*** Text for analysis ***

General Charles Lennox, 4th Duke of Richmond, 4th Duke of Lennox, 4th Duke of Aubigny,  (9 December 176428 August 1819) was a Scottish peer, soldier, politician, and Governor-general of British North America.

Background
Richmond was born to General Lord George Lennox, the younger son of Charles Lennox, 2nd Duke of Richmond, and Lady Louisa, daughter of William Kerr, 4th Marquess of Lothian. His aunts included the famous four Lennox sisters.

Cricket
Richmond was a keen cricketer. He was an accomplished right-hand bat and a noted wicket-keeper. An amateur, he was a founder member of the Marylebone Cricket Club. In 1786, together with the Earl of Winchilsea, Richmond offered Thomas Lord a guarantee against any losses Lord might suffer on starting a new cricket ground. This led to Lord opening his first cricket ground in 1787. Although Lord's Cricket Ground has since moved twice, Richmond and Winchilsea's guarantee provided the genesis of the best-known cricket ground in the world, a ground known as the Home of Cricket. Nearly always listed as the Hon. Colonel Charles Lennox in contemporary scorecards, Richmond had 55 recorded first-class appearances from 1784 to 1800 and played a few more games after that.

Army general
Richmond became a British Army captain at the age of 23 in 1787. On 27 May 1789, while a colonel in the Duke of York's regiment, he was involved in a duel with Frederick, Duke of York, who had expressed the opinion that "Colonel Lennox had heard words spoken to him at Daughbigny's, to which no gentleman ought to have submitted", effectively an accusation of failing to respond to an insult in the way that a gentleman should. At Wimbledon Common, Richmond fired, but his ball "grazed his Royal Highness's curl"; the Duke did not fire. Richmond shortly after exchanged his company for the commission of a lieutenant-colonel in the 35th Regiment of Foot. On 1 July of the same year, he was involved in another duel, with Theophilus Swift, Esq., in consequence of a pamphlet criticising Richmond's character published under Swift's name. They met in a field near Uxbridge Road, where Swift was wounded in the body, but recovered.

*** End of Text for analysis ***
*** Supplied records ***

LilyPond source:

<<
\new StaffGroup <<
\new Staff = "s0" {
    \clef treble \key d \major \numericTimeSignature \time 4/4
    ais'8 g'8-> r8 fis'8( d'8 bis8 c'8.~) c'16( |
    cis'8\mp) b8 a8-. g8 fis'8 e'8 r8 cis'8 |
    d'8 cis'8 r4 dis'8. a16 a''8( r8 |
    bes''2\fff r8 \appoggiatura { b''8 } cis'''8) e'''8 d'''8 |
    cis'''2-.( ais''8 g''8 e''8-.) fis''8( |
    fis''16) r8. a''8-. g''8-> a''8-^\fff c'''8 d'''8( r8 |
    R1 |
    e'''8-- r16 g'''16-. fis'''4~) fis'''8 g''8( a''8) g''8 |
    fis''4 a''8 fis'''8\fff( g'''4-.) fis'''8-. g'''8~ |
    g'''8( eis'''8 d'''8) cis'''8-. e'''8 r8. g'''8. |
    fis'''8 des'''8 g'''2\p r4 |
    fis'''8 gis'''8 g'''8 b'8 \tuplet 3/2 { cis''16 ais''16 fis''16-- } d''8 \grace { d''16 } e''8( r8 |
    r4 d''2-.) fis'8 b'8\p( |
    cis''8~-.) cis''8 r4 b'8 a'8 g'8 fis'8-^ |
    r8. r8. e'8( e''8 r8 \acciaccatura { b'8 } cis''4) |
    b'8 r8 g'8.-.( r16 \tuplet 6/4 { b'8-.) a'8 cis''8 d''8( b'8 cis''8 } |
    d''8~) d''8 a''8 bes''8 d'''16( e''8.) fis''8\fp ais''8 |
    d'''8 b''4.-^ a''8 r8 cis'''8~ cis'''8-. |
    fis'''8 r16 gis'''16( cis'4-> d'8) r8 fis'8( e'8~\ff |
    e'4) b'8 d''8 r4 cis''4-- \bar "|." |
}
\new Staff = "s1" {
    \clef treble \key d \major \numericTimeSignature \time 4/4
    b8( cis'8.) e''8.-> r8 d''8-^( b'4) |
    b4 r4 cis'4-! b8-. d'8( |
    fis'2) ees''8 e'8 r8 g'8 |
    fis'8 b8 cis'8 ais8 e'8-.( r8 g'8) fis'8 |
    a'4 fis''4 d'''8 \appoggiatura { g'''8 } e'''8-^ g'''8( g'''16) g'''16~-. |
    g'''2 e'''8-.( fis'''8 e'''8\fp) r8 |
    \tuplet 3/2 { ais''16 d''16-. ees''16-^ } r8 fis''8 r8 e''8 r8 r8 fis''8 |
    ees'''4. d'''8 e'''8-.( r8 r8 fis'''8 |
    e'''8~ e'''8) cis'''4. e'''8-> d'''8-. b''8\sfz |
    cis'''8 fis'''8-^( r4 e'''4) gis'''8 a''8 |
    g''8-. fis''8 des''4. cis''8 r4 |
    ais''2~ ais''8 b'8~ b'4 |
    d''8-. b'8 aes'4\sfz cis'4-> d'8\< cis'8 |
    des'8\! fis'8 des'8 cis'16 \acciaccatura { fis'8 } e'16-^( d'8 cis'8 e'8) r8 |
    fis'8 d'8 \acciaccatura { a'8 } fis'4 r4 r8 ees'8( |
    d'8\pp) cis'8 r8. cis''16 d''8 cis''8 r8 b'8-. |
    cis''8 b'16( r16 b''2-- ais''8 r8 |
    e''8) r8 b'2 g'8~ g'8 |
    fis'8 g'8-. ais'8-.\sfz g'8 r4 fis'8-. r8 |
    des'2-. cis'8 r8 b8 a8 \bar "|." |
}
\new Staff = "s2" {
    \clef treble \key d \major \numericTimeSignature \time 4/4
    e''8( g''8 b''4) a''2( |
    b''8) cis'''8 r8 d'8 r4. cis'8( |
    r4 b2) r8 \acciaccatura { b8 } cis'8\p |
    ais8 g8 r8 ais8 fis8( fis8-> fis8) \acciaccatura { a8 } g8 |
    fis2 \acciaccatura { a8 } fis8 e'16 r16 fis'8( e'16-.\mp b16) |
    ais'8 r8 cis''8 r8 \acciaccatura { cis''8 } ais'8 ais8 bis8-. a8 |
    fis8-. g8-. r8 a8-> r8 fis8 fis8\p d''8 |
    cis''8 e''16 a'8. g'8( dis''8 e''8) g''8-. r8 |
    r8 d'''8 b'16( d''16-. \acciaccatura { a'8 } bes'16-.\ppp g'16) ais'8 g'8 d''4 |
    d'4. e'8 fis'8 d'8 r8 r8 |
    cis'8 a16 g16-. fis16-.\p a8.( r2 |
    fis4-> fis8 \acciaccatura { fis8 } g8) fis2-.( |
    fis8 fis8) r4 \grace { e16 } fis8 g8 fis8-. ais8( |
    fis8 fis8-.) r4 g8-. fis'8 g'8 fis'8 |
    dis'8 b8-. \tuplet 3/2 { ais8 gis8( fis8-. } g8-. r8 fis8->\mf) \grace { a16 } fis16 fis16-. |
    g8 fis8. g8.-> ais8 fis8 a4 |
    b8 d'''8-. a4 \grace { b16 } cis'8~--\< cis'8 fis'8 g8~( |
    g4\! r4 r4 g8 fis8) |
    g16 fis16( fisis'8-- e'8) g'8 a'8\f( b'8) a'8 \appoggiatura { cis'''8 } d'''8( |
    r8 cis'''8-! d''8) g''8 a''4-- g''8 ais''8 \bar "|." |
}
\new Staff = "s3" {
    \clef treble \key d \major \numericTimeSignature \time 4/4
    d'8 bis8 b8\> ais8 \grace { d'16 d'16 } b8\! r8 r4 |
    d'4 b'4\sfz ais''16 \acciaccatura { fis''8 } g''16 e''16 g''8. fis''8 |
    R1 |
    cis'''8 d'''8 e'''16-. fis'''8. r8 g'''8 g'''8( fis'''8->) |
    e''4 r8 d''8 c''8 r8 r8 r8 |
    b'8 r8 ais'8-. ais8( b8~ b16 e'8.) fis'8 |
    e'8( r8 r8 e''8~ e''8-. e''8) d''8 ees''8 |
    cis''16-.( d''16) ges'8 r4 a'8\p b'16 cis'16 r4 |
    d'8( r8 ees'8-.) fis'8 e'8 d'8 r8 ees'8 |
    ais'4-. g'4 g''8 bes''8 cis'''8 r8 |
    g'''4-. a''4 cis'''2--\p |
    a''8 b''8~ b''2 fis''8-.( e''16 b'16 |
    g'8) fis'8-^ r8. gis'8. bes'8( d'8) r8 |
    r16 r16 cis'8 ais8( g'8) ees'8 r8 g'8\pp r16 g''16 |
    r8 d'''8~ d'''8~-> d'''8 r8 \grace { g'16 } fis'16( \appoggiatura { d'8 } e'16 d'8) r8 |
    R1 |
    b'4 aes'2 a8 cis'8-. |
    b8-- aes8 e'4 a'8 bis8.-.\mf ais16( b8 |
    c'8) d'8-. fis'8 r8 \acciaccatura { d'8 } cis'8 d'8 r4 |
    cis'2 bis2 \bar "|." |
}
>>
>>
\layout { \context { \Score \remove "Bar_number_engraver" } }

*** End of Supplied records ***

Task A: Translate this sentence from the text about the 4th Duke of Richmond into French: "In 1786, together with the Earl of Winchilsea, Richmond offered Thomas Lord a guarantee against any losses Lord might suffer on starting a new cricket ground."
Task B: According to the text about the 4th Duke of Richmond, where did Richmond's duel with Theophilus Swift take place?

Problem solution A: En 1786, avec le comte de Winchilsea, Richmond offrit à Thomas Lord une garantie contre toutes les pertes que Lord pourrait subir en ouvrant un nouveau terrain de cricket.

Problem solution B: In a field near Uxbridge Road.